Skin-Win

Face it: What you eat really does make a difference in the way you look
3821
Skin-Win
Illustration by Joseph Daniel Fiedler

Many cosmetics promise skin-enhancing benefits. But the real fountain of youth may be on your dinner plate. As it turns out, the proof was in the pudding all along.

Not only does eating certain foods improve skin quality naturally, it’s also a safe, affordable, and surgery-free way to help skin look and feel great.

Beaumont Hospital dermatologist Dr. Tina Pickett-Baisden suggests a skin-enhancing diet. Vitamins A, C, and E are among the important ingredients.

“Those nutrients contain antioxidants that soak up the free radicals,” Pickett-Baisden says. Because free radicals damage skin cells, antioxidants help maintain a youthful appearance.

She also recommends eating foods containing omega-3 fats, which aid in restoring and strengthening skin while helping it retain moisture. They foster clear, plump, softer skin, and help decrease blackheads.

Pickett-Baisden also reminds patients to drink water. Hydrating skin rejuvenates skin cells, rids the body of toxins, and encourages healthful perspiration. Even mild dehydration can lead to aging and dryness of the skin.

Pickett-Baisden cautions, however, that there is no fast track to more youthful skin. Moderation is key, she says. Over-eating foods containing specific nutrients will not help.

“It’s not going to be noticeable overnight,” she says. “Improvements should show in six months to a year but, once it begins, it will continually improve.”

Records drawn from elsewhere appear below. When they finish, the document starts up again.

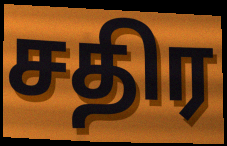
சதிர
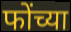
फोंच्या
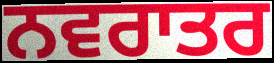
ਨਵਰਾਤਰ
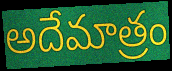
అదేమాత్రం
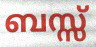
ബസ്സ്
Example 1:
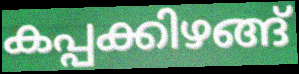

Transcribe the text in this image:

കപ്പക്കിഴങ്ങ്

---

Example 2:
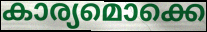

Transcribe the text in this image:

കാര്യമൊക്കെ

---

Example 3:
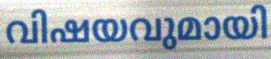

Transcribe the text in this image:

വിഷയവുമായി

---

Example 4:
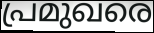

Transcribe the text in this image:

പ്രമുഖരെ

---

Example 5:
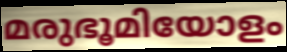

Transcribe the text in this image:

മരുഭൂമിയോളം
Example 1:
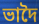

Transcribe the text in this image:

ভাদৈ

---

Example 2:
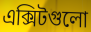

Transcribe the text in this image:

এক্সিটগুলো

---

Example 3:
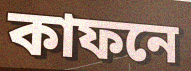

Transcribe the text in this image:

কাফনে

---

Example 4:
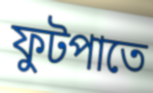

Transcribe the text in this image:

ফুটপাতে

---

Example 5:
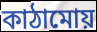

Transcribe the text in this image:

কাঠামোয়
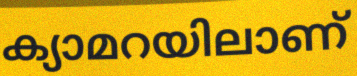
ക്യാമറയിലാണ്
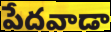
పేదవాడా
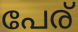
പേര്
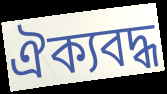
ঐক্যবদ্ধ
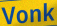
Vonk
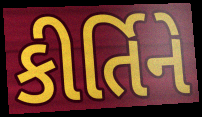
કીર્તિને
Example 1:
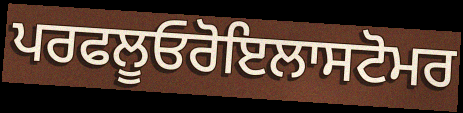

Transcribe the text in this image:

ਪਰਫਲੂਓਰੋਇਲਾਸਟੋਮਰ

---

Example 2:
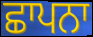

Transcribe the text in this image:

So, in a dermatologist’s opinion, can the foods we eat really change the look of our skin?

“Definitely,” she says.

Apparently, an apple a day can help keep the dermatologist away.

Kitchen Beautiful

Keep a plentiful supply of these skin-friendly ingredients on hand:

• Berries, plums, artichokes, prunes, and pecans are particularly rich in antioxidants.

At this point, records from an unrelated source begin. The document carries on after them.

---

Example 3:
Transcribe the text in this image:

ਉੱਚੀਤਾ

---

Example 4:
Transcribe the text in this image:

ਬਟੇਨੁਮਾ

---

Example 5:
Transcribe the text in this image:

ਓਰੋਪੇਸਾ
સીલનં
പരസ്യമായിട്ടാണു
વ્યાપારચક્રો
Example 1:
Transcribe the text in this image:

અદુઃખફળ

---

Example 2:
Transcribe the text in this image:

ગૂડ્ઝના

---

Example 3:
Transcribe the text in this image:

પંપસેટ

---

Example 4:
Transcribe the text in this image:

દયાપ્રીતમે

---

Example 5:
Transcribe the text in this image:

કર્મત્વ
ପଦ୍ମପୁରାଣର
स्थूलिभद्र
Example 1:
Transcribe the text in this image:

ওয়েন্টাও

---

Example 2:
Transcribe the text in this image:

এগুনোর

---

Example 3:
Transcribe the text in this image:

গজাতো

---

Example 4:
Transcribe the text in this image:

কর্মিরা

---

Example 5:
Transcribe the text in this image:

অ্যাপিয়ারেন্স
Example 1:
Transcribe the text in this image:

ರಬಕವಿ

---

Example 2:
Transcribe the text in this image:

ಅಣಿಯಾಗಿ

Blueberries and green tea are known for high antioxidant content and provide more than a fair share of vitamins that benefit skin’s appearance.

• Greens, squash, carrots, and papayas contain vitamin A, which fights skin damage.

• Vitamin C protects skin from environmental hazards, such as UV rays. Citrus fruits typically are high in C, which is said to help skin produce collagen, aid in healing wounds, and fight dullness that can be caused by sun exposure.

• Omega-3 rich foods include fish, ground flax seed, walnuts, and sunflower seeds.

• Vitamin E, which is found in avocados, spinach, and asparagus, helps skin look luminous, especially when present with vitamin C. Together, they become an anti-aging one-two punch.

• Hydration is simple but often neglected. Drink water often, and go easy on caffeinated and sugary beverages.